- STATED PROBLEM -
Copy the records below word for word, leaving out the pictures.

- SUPPLIED DATA -
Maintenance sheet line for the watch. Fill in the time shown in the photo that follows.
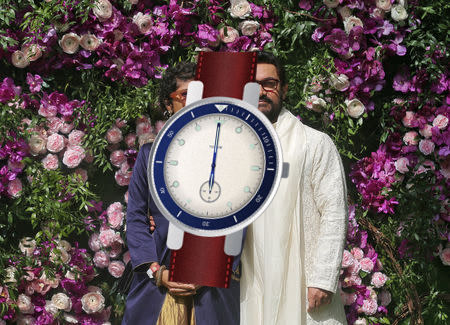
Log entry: 6:00
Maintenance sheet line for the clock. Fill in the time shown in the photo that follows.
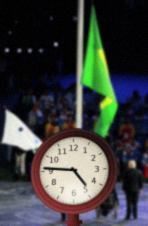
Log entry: 4:46
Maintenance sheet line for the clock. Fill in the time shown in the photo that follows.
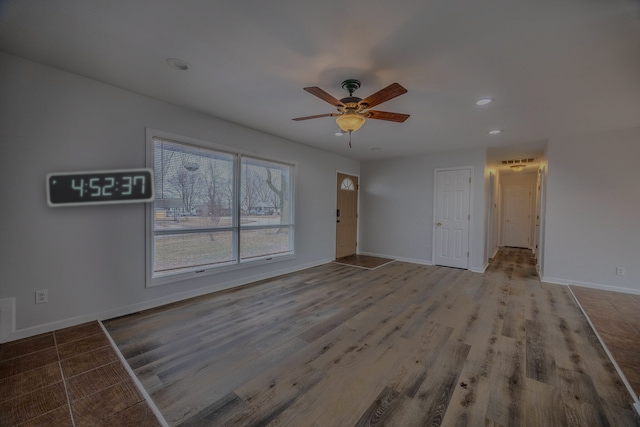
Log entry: 4:52:37
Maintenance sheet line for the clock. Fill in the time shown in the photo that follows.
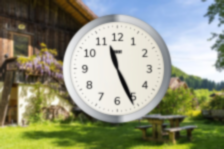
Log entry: 11:26
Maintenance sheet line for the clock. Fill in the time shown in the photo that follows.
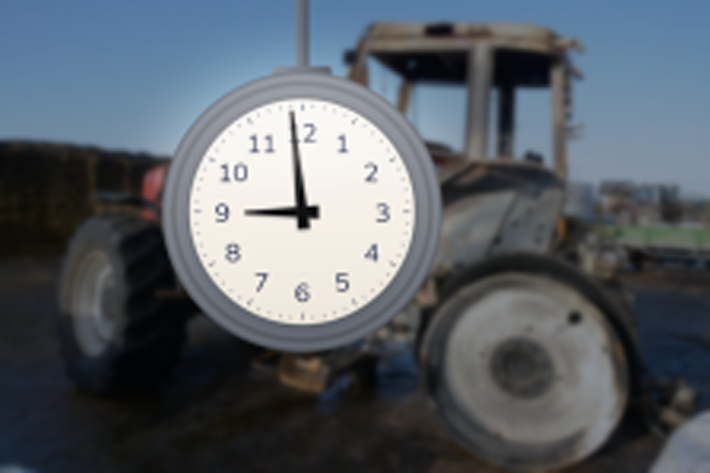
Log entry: 8:59
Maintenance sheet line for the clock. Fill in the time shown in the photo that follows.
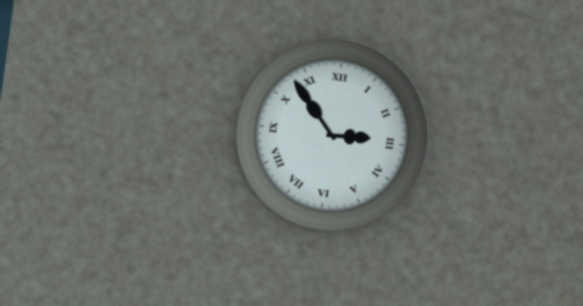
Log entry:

- RESULT OF THE EXERCISE -
Maintenance sheet line for the watch. Fill in the time shown in the photo that follows.
Log entry: 6:00
Maintenance sheet line for the clock. Fill in the time shown in the photo that follows.
Log entry: 4:46
Maintenance sheet line for the clock. Fill in the time shown in the photo that follows.
Log entry: 4:52:37
Maintenance sheet line for the clock. Fill in the time shown in the photo that follows.
Log entry: 11:26
Maintenance sheet line for the clock. Fill in the time shown in the photo that follows.
Log entry: 8:59
Maintenance sheet line for the clock. Fill in the time shown in the photo that follows.
Log entry:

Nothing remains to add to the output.